START Data shown
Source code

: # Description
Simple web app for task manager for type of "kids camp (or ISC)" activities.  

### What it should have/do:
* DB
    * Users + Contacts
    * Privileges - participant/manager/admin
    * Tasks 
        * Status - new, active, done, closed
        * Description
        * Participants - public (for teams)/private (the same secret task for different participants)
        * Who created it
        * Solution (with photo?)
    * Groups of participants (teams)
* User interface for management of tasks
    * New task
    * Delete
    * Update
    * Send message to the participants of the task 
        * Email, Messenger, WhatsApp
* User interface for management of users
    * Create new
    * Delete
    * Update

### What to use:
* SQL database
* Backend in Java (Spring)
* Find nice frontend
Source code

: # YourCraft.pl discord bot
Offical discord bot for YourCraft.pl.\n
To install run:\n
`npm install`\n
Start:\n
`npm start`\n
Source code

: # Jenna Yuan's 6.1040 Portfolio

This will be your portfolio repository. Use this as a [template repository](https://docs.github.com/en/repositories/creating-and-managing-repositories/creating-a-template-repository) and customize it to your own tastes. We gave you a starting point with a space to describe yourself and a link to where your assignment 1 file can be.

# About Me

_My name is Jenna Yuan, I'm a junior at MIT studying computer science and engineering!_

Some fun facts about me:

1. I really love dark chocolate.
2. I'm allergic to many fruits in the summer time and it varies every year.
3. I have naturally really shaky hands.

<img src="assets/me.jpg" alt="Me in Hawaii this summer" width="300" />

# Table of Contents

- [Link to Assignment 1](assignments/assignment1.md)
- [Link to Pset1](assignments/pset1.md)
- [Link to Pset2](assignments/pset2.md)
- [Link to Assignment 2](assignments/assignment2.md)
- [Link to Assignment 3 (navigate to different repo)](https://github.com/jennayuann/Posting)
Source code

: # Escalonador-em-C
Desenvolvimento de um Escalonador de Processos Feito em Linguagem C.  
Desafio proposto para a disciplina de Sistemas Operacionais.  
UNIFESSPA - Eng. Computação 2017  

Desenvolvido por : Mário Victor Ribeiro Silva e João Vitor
END Data shown
Task brief:
Each line above that contains the word "github" should be copied.

Solution for this exercise:
This will be your portfolio repository. Use this as a [template repository](https://docs.github.com/en/repositories/creating-and-managing-repositories/creating-a-template-repository) and customize it to your own tastes. We gave you a starting point with a space to describe yourself and a link to where your assignment 1 file can be.
- [Link to Assignment 3 (navigate to different repo)](https://github.com/jennayuann/Posting)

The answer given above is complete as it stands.